Police identified two of the suspects as Curry Pinkham and Zachary Holt. They did not release the name of the third man who was arrested, and also did not release a possible motive for the crimes.
The search spread overnight to the town of Nespelem, a close-knit community about 20 miles from Keller, with 10 law enforcement agencies, including the FBI, Washington State Police and Border Patrol, assisting. Authorities urged residents to remain indoors as they looked for the men.
Robin Redstar, a Colville Tribal member and Nespelem resident, said she and other residents waited in their home for hours, and at one point one of the suspects was believed to be in a gully behind her house. Authorities eventually arrested a man in front of her home around 10am after he tried to enter her neighbour’s back door, Ms Redstar said.

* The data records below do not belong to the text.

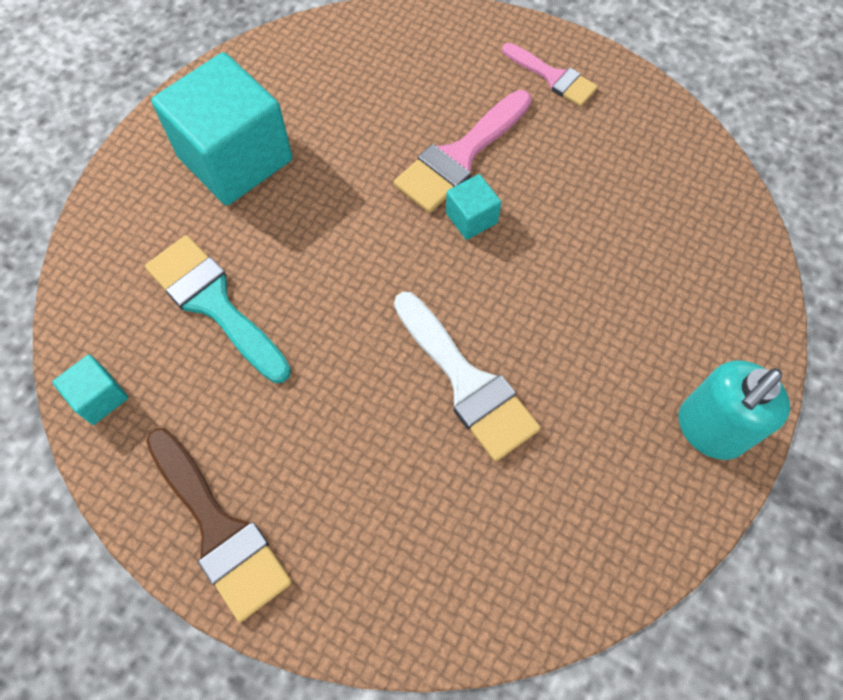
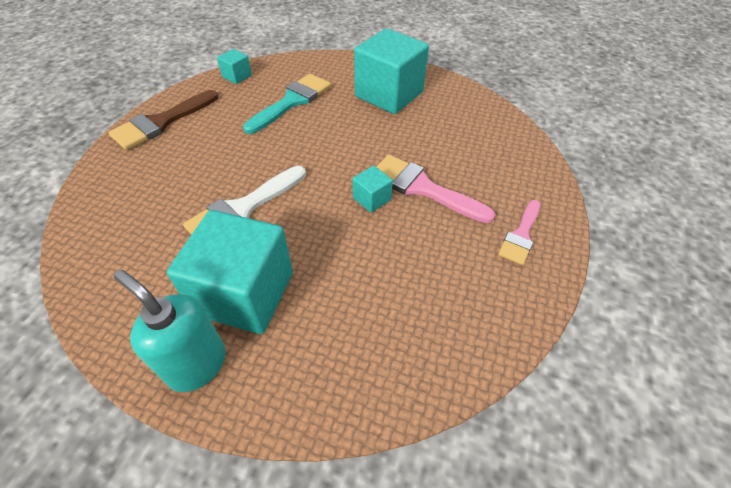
camera: 80 degrees right, 15 degrees down
(615, 379) = (245, 293): none -> turquoise cube

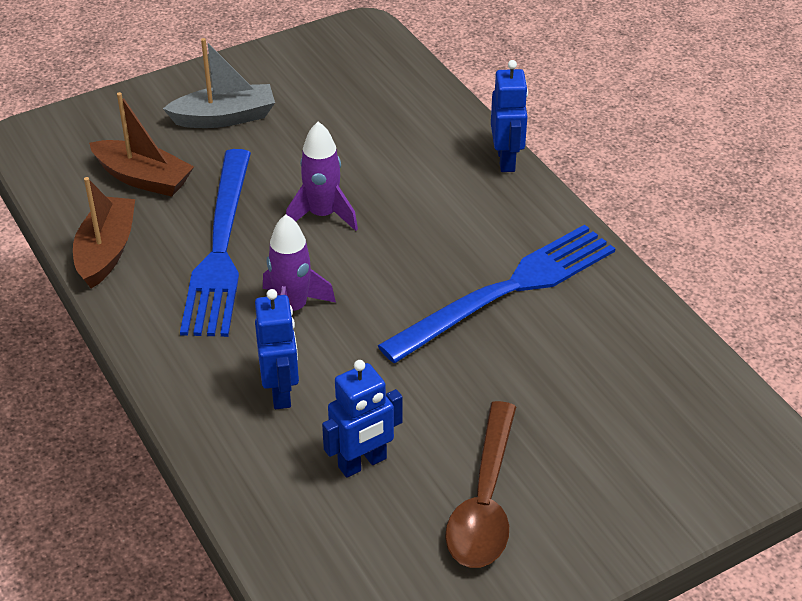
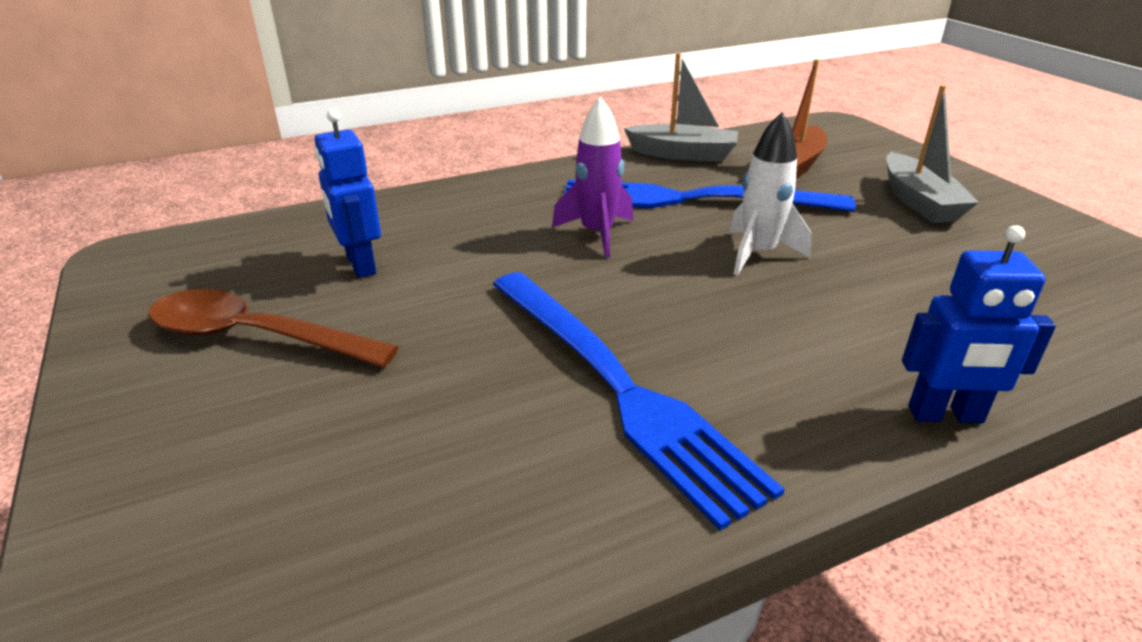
camera: 95 degrees right, 10 degrees down
(106, 251) = (683, 154): brown boat -> grey boat
(281, 392) = (478, 226): blue robot -> none
(322, 215) = (758, 254): purple rocket -> white rocket

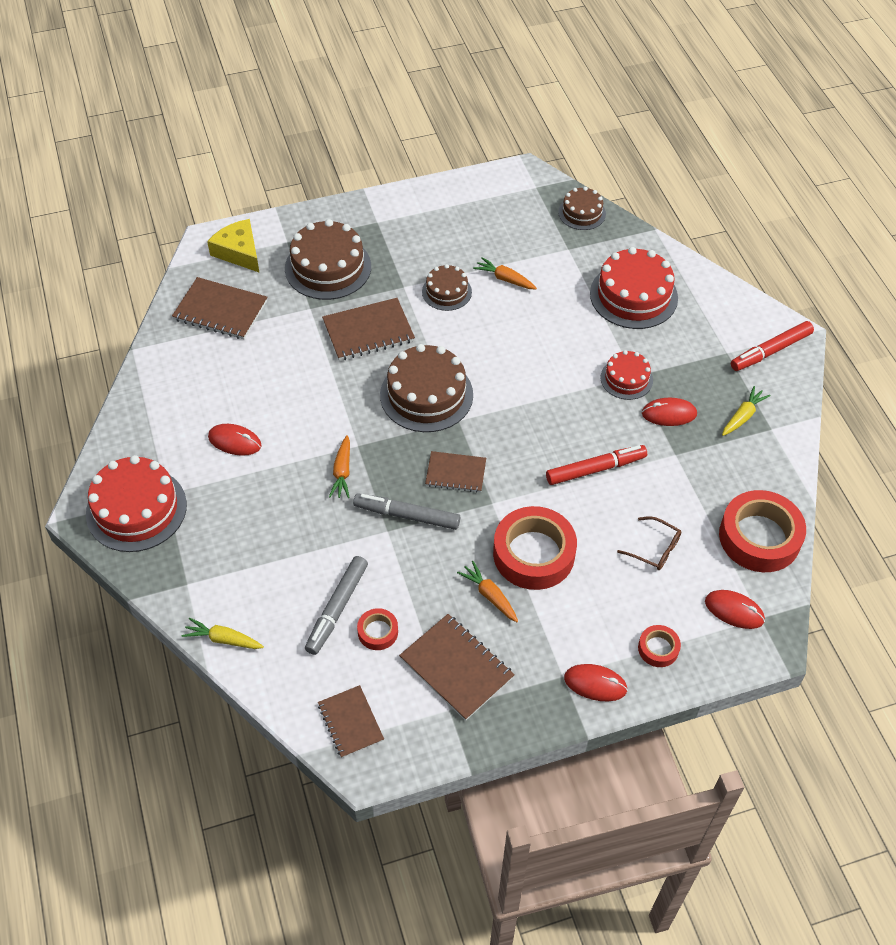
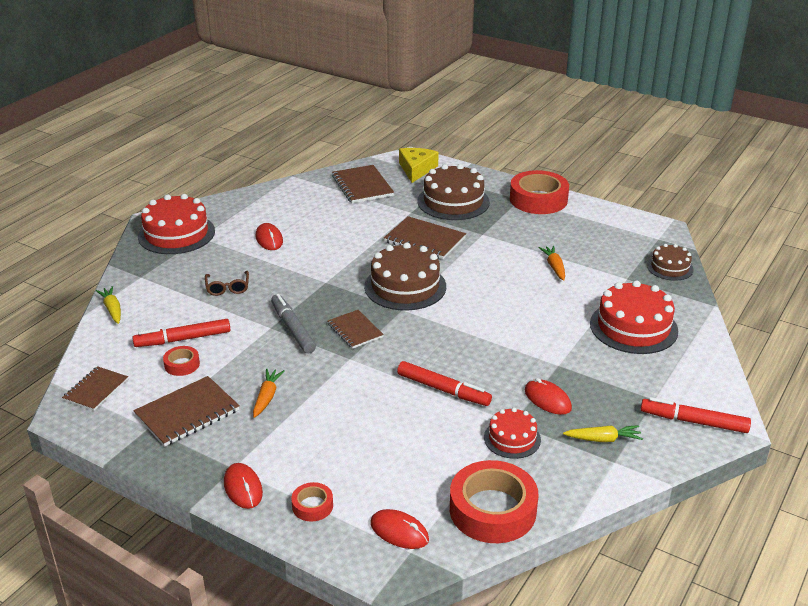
camera: 50 degrees right, 20 degrees down
(337, 608) = (183, 339): grey marker -> red marker
(342, 472) = (296, 287): orange carrot -> none
(446, 292) = (504, 251): brown cake -> none
(456, 668) = (187, 413): brown notebook -> brown notebook turned 45 degrees clockwise
(533, 554) = (328, 399): red tape -> red tape (538, 199)
(626, 379) = (549, 362): red cake -> red cake (512, 438)
(654, 549) = (407, 456): brown glasses -> brown glasses (227, 288)
(734, 610) = (399, 531): red mouse -> red mouse turned 45 degrees counterclockwise

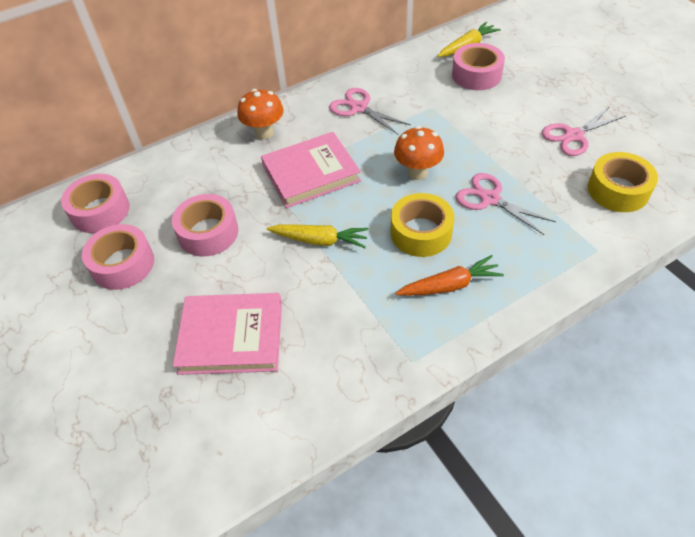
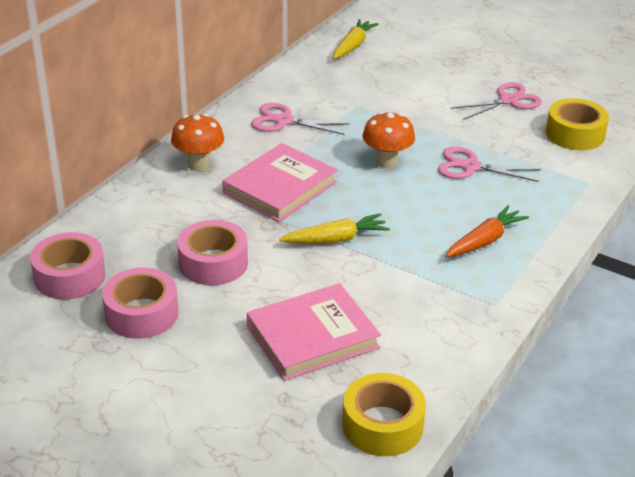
camera: 30 degrees left, 15 degrees down
(421, 232) = (428, 208): yellow tape -> yellow tape (382, 425)
(476, 75) = (381, 69): pink tape -> none
(573, 136) = (508, 100): pink scissors -> pink scissors turned 150 degrees counterclockwise

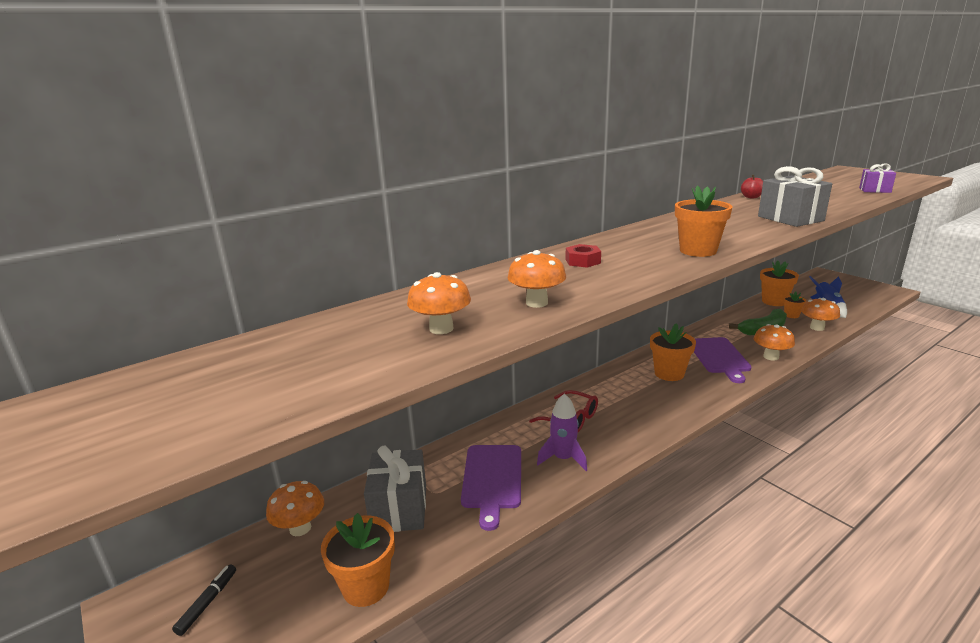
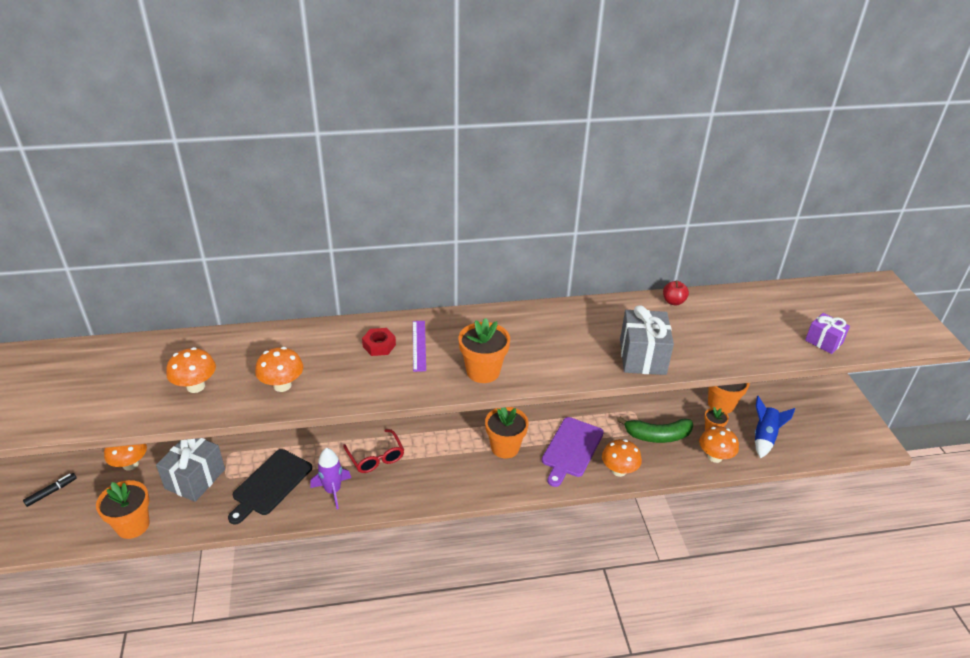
camera: 25 degrees right, 15 degrees up
(492, 479) = (270, 484): purple cutting board -> black cutting board
(616, 253) = (419, 345): none -> purple ruler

Her neighbour, a hunter with guns, was able to detain the man and get him to the street, where a tribal police car was waiting, Ms Redstar said. Two of her neighbour’s friends helped get the man to the police car. She said she saw her neighbour with the suspect when she ran out to her truck.
“It was pretty quick. Corbie (the neighbour) was giving him a good speech about morals,” she said.
Only about 200 people live in Keller, an unincorporated community that runs alongside the Sanpoil River. The centre of town is marked by a post office, a community center and a Catholic church, and small groups of homes are sprinkled along residential streets branching off a rural highway.
The Confederated Tribes of the Colville comprise about 9,400 descendants of a dozen Native American tribes. The reservation covers nearly 2,200 square miles west of Lake Roosevelt, the reservoir formed on the Columbia River behind the Grand Coulee Dam.